WHAT THE EXERCISE ASKS =>
In the data, find the word "Words" and copy out every line that has it.

DATA TO EXAMINE =>
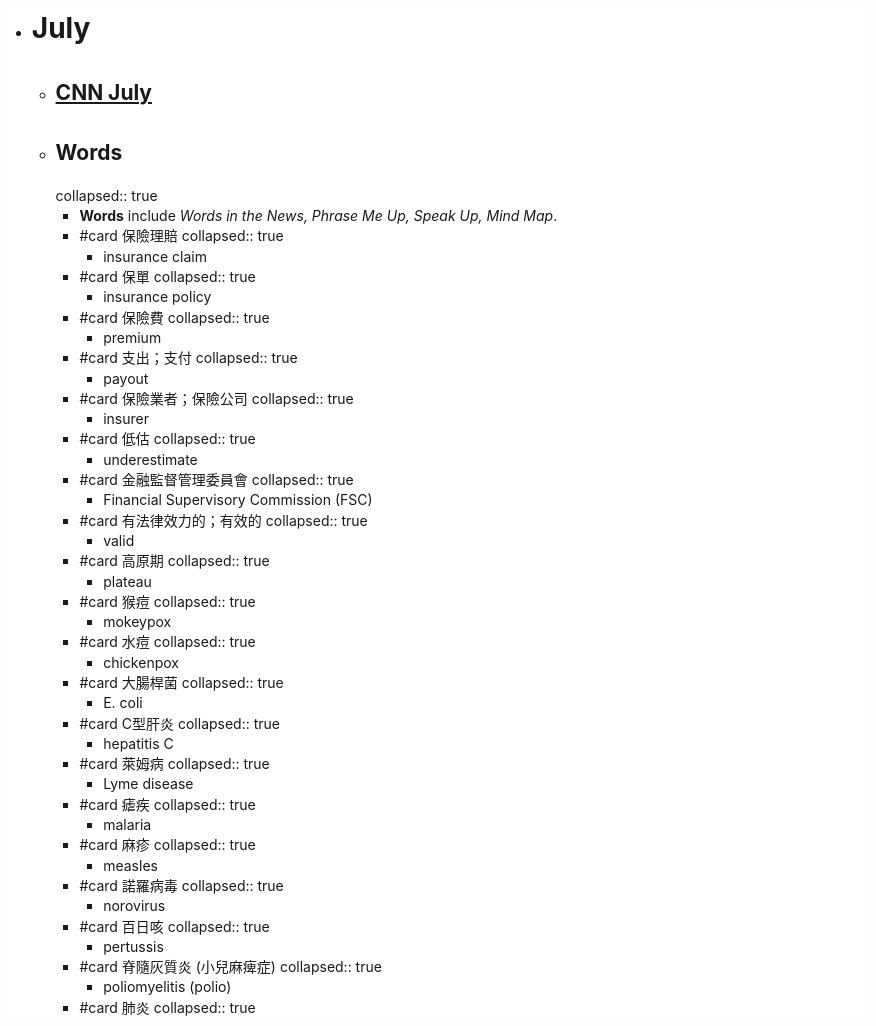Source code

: - # July
	- ## [CNN July](https://qrcode.liveabc.com/magazine/9b931a69-00da-43c0-b0df-b9376ef2b7de)
	- ## Words
	  collapsed:: true
		- **Words** include _Words in the News, Phrase Me Up, Speak Up, Mind Map_.
		- #card 保險理賠
		  collapsed:: true
			- insurance claim
		- #card 保單
		  collapsed:: true
			- insurance policy
		- #card 保險費
		  collapsed:: true
			- premium
		- #card 支出；支付
		  collapsed:: true
			- payout
		- #card 保險業者；保險公司
		  collapsed:: true
			- insurer
		- #card 低估
		  collapsed:: true
			- underestimate
		- #card 金融監督管理委員會
		  collapsed:: true
			- Financial Supervisory Commission (FSC)
		- #card 有法律效力的；有效的
		  collapsed:: true
			- valid
		- #card 高原期
		  collapsed:: true
			- plateau
		- #card 猴痘
		  collapsed:: true
			- mokeypox
		- #card 水痘
		  collapsed:: true
			- chickenpox
		- #card 大腸桿菌
		  collapsed:: true
			- E. coli
		- #card C型肝炎
		  collapsed:: true
			- hepatitis C
		- #card 萊姆病
		  collapsed:: true
			- Lyme disease
		- #card 瘧疾
		  collapsed:: true
			- malaria
		- #card 麻疹
		  collapsed:: true
			- measles
		- #card 諾羅病毒
		  collapsed:: true
			- norovirus
		- #card 百日咳
		  collapsed:: true
			- pertussis
		- #card 脊隨灰質炎 (小兒麻痺症)
		  collapsed:: true
			- poliomyelitis (polio)
		- #card 肺炎
		  collapsed:: true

SOLUTION TO THE PROBLEM =>
	- ## Words
		- **Words** include _Words in the News, Phrase Me Up, Speak Up, Mind Map_.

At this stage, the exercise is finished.